> [ИСХОДНЫЕ ДАННЫЕ]:
____________

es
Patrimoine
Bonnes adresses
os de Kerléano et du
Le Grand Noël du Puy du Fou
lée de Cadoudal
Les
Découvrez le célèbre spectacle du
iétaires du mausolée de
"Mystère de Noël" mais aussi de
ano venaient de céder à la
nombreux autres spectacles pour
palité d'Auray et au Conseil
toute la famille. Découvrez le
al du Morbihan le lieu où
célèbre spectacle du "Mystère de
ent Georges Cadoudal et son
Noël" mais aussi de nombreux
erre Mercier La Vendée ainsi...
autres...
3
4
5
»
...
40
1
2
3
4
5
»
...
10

____________

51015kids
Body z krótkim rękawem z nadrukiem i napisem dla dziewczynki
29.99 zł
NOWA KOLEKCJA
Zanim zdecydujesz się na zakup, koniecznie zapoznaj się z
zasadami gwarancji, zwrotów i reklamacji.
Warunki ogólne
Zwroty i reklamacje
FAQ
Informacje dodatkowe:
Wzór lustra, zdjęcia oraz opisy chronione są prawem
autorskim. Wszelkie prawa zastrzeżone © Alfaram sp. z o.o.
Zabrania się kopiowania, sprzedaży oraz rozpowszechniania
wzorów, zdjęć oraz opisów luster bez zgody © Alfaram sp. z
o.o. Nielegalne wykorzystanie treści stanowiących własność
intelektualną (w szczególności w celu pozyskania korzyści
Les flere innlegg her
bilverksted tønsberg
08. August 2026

____________

> [УСЛОВИЕ ЗАДАНИЯ]: Выпишите из листинга все строки, содержащие слово «célèbre».

> [ОТВЕТ К ЗАДАНИЮ]:
Découvrez le célèbre spectacle du
célèbre spectacle du "Mystère de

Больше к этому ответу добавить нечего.